▶ [Directive]: Reproduce, character for character, the stretch of the data from the line containing "pose: elev=343.0 azim=10.0" through the line containing "Dot at: (262, 202)", including both of those lines.

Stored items
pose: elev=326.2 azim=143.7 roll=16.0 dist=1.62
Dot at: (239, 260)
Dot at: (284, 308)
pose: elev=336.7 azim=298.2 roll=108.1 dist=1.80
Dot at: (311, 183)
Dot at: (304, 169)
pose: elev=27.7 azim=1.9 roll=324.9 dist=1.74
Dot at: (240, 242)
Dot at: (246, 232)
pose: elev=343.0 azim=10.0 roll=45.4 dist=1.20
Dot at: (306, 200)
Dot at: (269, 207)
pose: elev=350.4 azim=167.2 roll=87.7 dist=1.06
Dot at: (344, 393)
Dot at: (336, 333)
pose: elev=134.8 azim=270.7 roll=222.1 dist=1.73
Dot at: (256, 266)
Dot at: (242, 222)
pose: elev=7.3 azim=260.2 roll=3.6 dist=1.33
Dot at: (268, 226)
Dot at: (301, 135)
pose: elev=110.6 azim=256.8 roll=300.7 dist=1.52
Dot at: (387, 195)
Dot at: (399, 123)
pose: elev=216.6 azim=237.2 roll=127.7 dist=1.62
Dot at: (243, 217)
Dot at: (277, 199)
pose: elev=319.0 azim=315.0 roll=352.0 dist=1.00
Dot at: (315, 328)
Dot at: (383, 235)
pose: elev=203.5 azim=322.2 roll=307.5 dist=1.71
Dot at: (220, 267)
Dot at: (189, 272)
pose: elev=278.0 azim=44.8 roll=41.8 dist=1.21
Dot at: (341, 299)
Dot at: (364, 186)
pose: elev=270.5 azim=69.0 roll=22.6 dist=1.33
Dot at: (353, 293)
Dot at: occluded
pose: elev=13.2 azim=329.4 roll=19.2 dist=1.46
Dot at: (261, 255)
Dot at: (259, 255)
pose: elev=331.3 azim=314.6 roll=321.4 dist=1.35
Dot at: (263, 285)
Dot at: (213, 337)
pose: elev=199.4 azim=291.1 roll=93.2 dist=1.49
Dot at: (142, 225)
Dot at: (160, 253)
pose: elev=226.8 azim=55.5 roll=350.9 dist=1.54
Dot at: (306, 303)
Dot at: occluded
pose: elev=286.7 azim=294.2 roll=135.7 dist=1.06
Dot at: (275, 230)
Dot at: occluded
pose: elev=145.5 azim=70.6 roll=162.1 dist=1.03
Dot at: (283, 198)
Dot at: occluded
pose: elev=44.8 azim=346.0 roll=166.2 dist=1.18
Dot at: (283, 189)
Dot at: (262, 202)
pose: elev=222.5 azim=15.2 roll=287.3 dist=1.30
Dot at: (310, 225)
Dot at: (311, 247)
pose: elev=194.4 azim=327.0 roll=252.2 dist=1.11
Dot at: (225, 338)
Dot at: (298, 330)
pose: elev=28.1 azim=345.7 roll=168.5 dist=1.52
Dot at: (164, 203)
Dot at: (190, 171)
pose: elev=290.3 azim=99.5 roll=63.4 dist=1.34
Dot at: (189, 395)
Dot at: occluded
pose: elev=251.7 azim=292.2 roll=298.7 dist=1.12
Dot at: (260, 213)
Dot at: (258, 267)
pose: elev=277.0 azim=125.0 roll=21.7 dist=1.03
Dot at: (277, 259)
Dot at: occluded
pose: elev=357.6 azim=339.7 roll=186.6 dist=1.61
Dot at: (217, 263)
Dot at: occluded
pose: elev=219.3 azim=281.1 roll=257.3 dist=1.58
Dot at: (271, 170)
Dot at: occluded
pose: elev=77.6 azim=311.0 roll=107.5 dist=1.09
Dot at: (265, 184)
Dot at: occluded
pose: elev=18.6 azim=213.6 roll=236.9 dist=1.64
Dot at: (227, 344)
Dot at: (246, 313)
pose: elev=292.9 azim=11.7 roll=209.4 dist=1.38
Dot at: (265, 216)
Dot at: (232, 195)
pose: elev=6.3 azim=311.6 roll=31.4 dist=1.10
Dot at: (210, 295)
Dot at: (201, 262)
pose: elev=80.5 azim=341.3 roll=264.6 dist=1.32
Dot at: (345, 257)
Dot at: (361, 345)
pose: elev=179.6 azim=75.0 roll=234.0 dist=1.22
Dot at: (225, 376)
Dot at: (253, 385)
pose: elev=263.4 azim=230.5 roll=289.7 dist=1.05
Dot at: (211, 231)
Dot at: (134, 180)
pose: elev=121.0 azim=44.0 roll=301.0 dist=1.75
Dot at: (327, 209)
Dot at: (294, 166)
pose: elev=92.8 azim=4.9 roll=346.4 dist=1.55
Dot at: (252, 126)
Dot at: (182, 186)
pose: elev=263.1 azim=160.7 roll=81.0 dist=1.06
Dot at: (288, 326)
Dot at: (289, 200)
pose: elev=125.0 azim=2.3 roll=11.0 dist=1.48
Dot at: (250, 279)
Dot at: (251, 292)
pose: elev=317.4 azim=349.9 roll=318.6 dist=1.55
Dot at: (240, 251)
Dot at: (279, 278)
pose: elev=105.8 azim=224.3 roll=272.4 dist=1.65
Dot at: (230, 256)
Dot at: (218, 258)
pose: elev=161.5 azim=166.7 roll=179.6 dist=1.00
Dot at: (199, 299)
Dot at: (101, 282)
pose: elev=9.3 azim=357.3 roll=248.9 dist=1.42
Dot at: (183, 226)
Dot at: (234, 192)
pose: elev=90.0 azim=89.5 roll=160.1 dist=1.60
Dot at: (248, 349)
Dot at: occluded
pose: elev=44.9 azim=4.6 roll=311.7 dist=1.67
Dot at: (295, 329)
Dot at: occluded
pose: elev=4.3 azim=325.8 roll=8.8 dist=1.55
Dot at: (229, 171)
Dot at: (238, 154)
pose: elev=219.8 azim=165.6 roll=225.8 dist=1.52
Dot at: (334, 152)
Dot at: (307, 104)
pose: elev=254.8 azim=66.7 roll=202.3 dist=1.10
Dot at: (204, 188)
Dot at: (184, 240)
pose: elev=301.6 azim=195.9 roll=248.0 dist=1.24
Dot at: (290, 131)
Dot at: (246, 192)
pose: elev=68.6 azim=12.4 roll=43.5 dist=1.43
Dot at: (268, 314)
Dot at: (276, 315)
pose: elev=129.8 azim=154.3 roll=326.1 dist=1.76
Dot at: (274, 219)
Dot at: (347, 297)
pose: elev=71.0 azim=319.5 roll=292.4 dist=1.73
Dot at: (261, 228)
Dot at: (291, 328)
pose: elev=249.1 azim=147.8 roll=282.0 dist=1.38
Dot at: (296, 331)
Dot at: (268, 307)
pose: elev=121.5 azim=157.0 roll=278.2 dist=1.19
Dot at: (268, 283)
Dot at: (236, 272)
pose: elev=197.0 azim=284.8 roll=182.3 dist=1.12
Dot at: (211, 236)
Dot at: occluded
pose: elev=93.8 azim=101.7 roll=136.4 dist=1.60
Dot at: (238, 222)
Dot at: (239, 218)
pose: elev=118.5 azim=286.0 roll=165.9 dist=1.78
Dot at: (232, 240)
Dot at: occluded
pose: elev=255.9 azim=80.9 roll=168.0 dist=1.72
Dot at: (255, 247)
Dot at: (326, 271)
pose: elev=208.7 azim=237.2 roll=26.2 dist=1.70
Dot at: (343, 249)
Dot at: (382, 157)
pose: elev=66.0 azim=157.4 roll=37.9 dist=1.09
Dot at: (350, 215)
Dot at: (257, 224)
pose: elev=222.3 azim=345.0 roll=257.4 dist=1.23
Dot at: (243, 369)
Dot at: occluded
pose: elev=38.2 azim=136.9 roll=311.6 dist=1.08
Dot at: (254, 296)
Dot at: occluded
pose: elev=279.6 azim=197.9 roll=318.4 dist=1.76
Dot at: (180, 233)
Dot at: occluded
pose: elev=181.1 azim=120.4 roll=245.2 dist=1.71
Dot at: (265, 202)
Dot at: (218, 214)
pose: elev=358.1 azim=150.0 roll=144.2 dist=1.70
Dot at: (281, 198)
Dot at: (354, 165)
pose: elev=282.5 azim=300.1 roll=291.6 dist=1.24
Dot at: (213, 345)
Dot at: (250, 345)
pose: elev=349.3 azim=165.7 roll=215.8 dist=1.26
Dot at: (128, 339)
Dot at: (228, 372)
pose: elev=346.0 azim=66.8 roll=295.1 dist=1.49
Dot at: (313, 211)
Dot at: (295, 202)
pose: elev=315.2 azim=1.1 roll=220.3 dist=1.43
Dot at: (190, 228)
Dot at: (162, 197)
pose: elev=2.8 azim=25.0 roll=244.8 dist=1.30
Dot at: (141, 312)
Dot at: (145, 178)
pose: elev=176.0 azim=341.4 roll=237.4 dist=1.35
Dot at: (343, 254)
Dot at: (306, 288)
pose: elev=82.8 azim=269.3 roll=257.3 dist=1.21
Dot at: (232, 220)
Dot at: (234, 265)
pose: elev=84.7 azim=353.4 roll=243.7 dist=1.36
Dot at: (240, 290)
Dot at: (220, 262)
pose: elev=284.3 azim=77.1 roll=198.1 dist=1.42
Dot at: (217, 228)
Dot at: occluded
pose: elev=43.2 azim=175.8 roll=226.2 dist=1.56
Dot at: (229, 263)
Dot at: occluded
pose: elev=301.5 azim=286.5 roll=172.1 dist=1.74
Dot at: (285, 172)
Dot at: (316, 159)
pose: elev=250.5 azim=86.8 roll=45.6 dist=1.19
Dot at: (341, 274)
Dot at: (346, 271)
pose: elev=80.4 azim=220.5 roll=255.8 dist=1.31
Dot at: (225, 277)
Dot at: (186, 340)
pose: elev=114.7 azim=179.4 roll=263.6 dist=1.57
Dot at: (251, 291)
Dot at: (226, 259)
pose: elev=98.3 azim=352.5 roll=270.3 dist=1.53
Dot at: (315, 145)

▶ [The result]:
pose: elev=343.0 azim=10.0 roll=45.4 dist=1.20
Dot at: (306, 200)
Dot at: (269, 207)
pose: elev=350.4 azim=167.2 roll=87.7 dist=1.06
Dot at: (344, 393)
Dot at: (336, 333)
pose: elev=134.8 azim=270.7 roll=222.1 dist=1.73
Dot at: (256, 266)
Dot at: (242, 222)
pose: elev=7.3 azim=260.2 roll=3.6 dist=1.33
Dot at: (268, 226)
Dot at: (301, 135)
pose: elev=110.6 azim=256.8 roll=300.7 dist=1.52
Dot at: (387, 195)
Dot at: (399, 123)
pose: elev=216.6 azim=237.2 roll=127.7 dist=1.62
Dot at: (243, 217)
Dot at: (277, 199)
pose: elev=319.0 azim=315.0 roll=352.0 dist=1.00
Dot at: (315, 328)
Dot at: (383, 235)
pose: elev=203.5 azim=322.2 roll=307.5 dist=1.71
Dot at: (220, 267)
Dot at: (189, 272)
pose: elev=278.0 azim=44.8 roll=41.8 dist=1.21
Dot at: (341, 299)
Dot at: (364, 186)
pose: elev=270.5 azim=69.0 roll=22.6 dist=1.33
Dot at: (353, 293)
Dot at: occluded
pose: elev=13.2 azim=329.4 roll=19.2 dist=1.46
Dot at: (261, 255)
Dot at: (259, 255)
pose: elev=331.3 azim=314.6 roll=321.4 dist=1.35
Dot at: (263, 285)
Dot at: (213, 337)
pose: elev=199.4 azim=291.1 roll=93.2 dist=1.49
Dot at: (142, 225)
Dot at: (160, 253)
pose: elev=226.8 azim=55.5 roll=350.9 dist=1.54
Dot at: (306, 303)
Dot at: occluded
pose: elev=286.7 azim=294.2 roll=135.7 dist=1.06
Dot at: (275, 230)
Dot at: occluded
pose: elev=145.5 azim=70.6 roll=162.1 dist=1.03
Dot at: (283, 198)
Dot at: occluded
pose: elev=44.8 azim=346.0 roll=166.2 dist=1.18
Dot at: (283, 189)
Dot at: (262, 202)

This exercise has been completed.